Clinton D Church¹^,2 , Richard T Wilkin³ , Charles N Alpers⁴ , Robert O Rye⁵ and R Blaine McCleskey⁶

¹U.S. Geological Survey, California Water Science Center, 4165 Spruance Road, San Diego, CA 92101, USA

²U.S. Department of Agriculture, Agricultural Research Service, Curtin Road, Building 3702, University Park, PA 16802, USA

³U.S. Environmental Protection Agency, National Risk Management Research Laboratory, 919 Kerr Research Drive, Ada, OK 74820, USA

⁴U.S. Geological Survey, California Water Science Center, 6000 J Street, Sacramento, CA 95819, USA

⁵U.S. Geological Survey, Denver Federal Center, Mailstop 963, Denver, CO 80225, USA

⁶U.S. Geological Survey, Suite 127, 3215 Marine Street, Boulder, CO 80303, USA

author email corresponding author email

Geochemical Transactions 2007, 8:10doi:10.1186/1467-4866-8-10


Published:	23 October 2007

Abstract

Sediments recovered from the flooded mine workings of the Penn Mine, a Cu-Zn mine abandoned since the early 1960s, were cultured for anaerobic bacteria over a range of pH (4.0 to 7.5).
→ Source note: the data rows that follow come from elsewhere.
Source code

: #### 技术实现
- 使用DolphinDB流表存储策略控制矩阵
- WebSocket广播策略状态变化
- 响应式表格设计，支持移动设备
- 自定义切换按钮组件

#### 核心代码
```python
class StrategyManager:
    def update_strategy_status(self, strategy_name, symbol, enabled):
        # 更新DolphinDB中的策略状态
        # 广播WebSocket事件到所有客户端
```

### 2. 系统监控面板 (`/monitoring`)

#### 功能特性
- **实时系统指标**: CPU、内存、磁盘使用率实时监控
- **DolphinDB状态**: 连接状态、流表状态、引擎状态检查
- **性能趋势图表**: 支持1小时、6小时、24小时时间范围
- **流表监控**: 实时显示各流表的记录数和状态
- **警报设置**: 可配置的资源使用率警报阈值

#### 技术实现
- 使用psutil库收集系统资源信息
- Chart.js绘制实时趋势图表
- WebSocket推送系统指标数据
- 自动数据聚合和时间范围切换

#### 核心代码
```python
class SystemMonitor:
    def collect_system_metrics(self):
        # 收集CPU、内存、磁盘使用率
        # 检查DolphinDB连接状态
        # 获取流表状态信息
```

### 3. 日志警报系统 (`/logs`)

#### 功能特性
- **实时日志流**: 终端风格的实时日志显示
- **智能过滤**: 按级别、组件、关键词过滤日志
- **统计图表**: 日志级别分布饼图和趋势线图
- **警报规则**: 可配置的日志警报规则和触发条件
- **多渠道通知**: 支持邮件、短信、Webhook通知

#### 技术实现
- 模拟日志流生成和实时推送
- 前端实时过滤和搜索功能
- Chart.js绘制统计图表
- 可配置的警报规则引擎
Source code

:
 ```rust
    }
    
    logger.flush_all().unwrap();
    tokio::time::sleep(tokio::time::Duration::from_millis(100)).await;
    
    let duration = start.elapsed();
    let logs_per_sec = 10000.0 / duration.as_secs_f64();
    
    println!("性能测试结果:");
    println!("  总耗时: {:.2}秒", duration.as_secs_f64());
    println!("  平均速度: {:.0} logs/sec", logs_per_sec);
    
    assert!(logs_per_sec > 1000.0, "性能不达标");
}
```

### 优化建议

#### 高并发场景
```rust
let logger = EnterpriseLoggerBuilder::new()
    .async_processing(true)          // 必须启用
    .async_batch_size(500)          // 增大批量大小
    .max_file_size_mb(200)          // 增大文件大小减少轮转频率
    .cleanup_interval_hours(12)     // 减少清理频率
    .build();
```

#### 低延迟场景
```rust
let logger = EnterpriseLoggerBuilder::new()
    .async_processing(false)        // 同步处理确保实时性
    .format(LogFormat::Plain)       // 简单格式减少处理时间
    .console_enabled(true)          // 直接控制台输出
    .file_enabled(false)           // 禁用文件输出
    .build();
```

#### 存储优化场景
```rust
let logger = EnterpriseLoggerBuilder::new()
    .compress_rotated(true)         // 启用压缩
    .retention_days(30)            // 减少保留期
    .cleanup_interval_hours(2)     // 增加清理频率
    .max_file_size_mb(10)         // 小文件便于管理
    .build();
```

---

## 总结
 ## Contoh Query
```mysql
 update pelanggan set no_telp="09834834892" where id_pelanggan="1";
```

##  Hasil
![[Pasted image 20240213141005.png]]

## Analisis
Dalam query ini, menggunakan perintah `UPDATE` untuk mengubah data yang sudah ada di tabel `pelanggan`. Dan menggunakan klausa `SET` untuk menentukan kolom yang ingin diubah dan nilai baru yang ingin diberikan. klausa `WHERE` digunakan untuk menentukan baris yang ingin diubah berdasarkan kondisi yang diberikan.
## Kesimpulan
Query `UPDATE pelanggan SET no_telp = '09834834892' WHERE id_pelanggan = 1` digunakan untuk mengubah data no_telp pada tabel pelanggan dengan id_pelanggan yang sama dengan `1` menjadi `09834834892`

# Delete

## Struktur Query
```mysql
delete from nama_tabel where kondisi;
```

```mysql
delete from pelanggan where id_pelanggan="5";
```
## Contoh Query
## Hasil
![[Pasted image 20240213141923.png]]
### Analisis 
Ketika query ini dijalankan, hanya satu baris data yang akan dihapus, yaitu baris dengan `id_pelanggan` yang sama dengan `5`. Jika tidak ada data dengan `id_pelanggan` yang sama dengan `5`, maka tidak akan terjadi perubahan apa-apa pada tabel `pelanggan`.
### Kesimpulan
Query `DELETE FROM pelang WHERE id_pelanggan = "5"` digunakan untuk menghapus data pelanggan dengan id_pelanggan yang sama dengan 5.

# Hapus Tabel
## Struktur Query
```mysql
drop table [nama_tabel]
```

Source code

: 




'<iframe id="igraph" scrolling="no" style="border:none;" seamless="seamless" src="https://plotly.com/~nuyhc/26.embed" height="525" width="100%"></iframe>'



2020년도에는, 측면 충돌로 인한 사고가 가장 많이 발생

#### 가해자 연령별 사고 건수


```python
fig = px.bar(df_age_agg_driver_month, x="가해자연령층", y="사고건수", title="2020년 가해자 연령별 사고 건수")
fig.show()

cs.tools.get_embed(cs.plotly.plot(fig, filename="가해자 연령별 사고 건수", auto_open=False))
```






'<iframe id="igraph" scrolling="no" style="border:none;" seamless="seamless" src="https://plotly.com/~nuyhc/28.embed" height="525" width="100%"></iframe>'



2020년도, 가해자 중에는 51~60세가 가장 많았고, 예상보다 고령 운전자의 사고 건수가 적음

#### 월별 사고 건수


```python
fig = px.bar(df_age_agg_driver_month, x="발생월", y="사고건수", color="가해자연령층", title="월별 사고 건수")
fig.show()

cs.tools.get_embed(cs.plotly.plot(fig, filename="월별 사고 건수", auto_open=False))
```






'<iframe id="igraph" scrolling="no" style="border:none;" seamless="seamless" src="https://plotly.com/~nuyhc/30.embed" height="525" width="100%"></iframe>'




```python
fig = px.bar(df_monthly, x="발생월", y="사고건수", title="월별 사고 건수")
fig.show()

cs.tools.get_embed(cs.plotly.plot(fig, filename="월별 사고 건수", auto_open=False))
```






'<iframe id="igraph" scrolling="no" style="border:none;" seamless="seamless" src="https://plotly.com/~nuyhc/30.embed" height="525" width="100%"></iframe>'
The molecular biology of sediments and cultures was studied to determine whether sulfate-reducing bacteria (SRB) were active in moderately acidic conditions present in the underground mine workings. Here we document multiple, independent analyses and show evidence that sulfate reduction and associated metal attenuation are occurring in the pH-4 mine environment. Water-chemistry analyses of the mine water reveal: (1) preferential complexation and precipitation by H₂S of Cu and Cd, relative to Zn; (2) stable isotope ratios of ³⁴S/³²S and ¹⁸O/¹⁶O in dissolved SO₄that are 2–3 ‰ heavier in the mine water, relative to those in surface waters; (3) reduction/oxidation conditions and dissolved gas concentrations consistent with conditions to support anaerobic processes such as sulfate reduction. Scanning electron microscope (SEM) analyses of sediment show 1.5-micrometer, spherical ZnS precipitates. Phospholipid fatty acid (PLFA) and denaturing gradient gel electrophoresis (DGGE) analyses of Penn Mine sediment show a high biomass level with a moderately diverse community structure composed primarily of iron- and sulfate-reducing bacteria. Cultures of sediment from the mine produced dissolved sulfide at pH values near 7 and near 4, forming precipitates of either iron sulfide or elemental sulfur. DGGE coupled with sequence and phylogenetic analysis of 16S rDNA gene segments showed populations of Desulfosporosinus and Desulfitobacterium in Penn Mine sediment and laboratory cultures.